Could you filter the records below and keep only the lines with the word "pele"?

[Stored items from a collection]
-=-=-

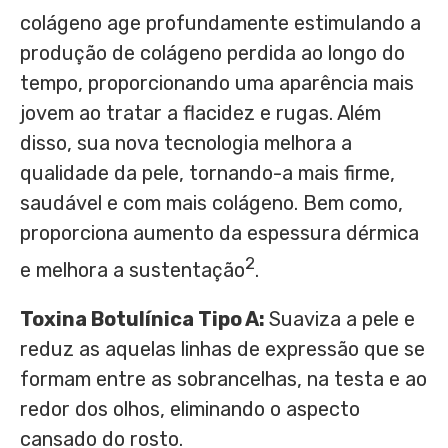
colágeno age profundamente estimulando a
produção de colágeno perdida ao longo do
tempo, proporcionando uma aparência mais
jovem ao tratar a flacidez e rugas. Além
disso, sua nova tecnologia melhora a
qualidade da pele, tornando-a mais firme,
saudável e com mais colágeno. Bem como,
proporciona aumento da espessura dérmica
2
e melhora a sustentação
.
Toxina Botulínica Tipo A:
Suaviza a pele e
reduz as aquelas linhas de expressão que se
formam entre as sobrancelhas, na testa e ao
redor dos olhos, eliminando o aspecto
cansado do rosto.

-=-=-

◆ OUTPUT OF THE TASK ◆
qualidade da pele, tornando-a mais firme,
Suaviza a pele e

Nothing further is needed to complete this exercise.